> If it interacts with visible matter gravitationally then why doesn't it take on the same distribution?
Because unlike visible matter, it does not interact in non-gravitational ways, even with itself.
Visible matter can clump to form planets and stars because when two particles of it are attracted enough to hit each other there is some interaction other than gravity, which helps eat some of their kinetic energy. In contrast, when that happens with two particles of dark matter, they just fly through each other, and if they were moving fast enough, never meet again.

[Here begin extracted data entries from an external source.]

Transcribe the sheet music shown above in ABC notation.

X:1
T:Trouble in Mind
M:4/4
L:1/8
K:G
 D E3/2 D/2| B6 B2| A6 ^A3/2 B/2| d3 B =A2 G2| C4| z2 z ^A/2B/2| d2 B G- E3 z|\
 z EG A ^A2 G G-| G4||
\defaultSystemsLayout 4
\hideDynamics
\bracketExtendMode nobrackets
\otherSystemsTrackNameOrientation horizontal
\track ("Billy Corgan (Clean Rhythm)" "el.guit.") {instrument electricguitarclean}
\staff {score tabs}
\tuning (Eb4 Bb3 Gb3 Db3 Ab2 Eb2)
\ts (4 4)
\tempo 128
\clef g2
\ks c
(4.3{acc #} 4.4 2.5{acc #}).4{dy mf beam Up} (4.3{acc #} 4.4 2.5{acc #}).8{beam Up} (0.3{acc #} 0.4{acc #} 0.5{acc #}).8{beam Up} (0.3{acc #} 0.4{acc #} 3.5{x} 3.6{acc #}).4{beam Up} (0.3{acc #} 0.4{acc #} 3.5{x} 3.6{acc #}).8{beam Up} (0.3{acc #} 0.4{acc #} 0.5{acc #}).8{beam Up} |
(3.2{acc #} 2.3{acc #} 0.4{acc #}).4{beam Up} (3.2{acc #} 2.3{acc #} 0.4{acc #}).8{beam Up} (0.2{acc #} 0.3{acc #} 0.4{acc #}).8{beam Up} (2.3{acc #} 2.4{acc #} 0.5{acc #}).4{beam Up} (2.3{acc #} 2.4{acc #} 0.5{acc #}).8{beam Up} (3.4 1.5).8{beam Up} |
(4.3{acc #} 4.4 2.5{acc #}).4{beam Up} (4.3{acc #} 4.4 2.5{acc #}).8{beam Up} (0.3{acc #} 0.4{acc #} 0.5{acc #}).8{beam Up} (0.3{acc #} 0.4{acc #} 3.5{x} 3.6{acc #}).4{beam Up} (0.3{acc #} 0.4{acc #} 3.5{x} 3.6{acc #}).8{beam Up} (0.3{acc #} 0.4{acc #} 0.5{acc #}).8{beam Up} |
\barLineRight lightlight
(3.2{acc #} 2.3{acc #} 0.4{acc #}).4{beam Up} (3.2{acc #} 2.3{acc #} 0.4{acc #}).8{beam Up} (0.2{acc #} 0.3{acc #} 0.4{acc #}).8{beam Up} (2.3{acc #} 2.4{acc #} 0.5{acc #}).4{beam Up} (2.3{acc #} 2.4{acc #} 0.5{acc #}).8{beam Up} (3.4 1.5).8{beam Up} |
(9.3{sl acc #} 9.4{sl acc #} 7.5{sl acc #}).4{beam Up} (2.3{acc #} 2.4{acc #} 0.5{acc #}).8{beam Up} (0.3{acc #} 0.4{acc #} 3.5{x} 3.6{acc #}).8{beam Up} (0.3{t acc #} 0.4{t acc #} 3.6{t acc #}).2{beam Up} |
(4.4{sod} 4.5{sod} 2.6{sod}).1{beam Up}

There are non-gravitational interactions even at the galactic scale, even though they are very weak indeed compared to gravity. As our sun plows through space, the particles it's sphere of influence hits have a preferred range of velocities and directions, the "galactic rest". Over billions of years, this does influence where in the galaxy our sun is. Dark matter has no such influence on it.
Do we actually know that dark matter doesn't interact with itself or other matter, or do we just have an upper bound on how much it could potentially interact? And if so, roughly what is it?
Because unlike visible matter, it does not interact in non-gravitational ways, even with itself.
Visible matter can clump to form planets and stars because when two particles of it are attracted enough to hit each other there is some interaction other than gravity, which helps eat some of their kinetic energy. In contrast, when that happens with two particles of dark matter, they just fly through each other, and if they were moving fast enough, never meet again.
There are non-gravitational interactions even at the galactic scale, even though they are very weak indeed compared to gravity. As our sun plows through space, the particles it's sphere of influence hits have a preferred range of velocities and directions, the "galactic rest". Over billions of years, this does influence where in the galaxy our sun is. Dark matter has no such influence on it.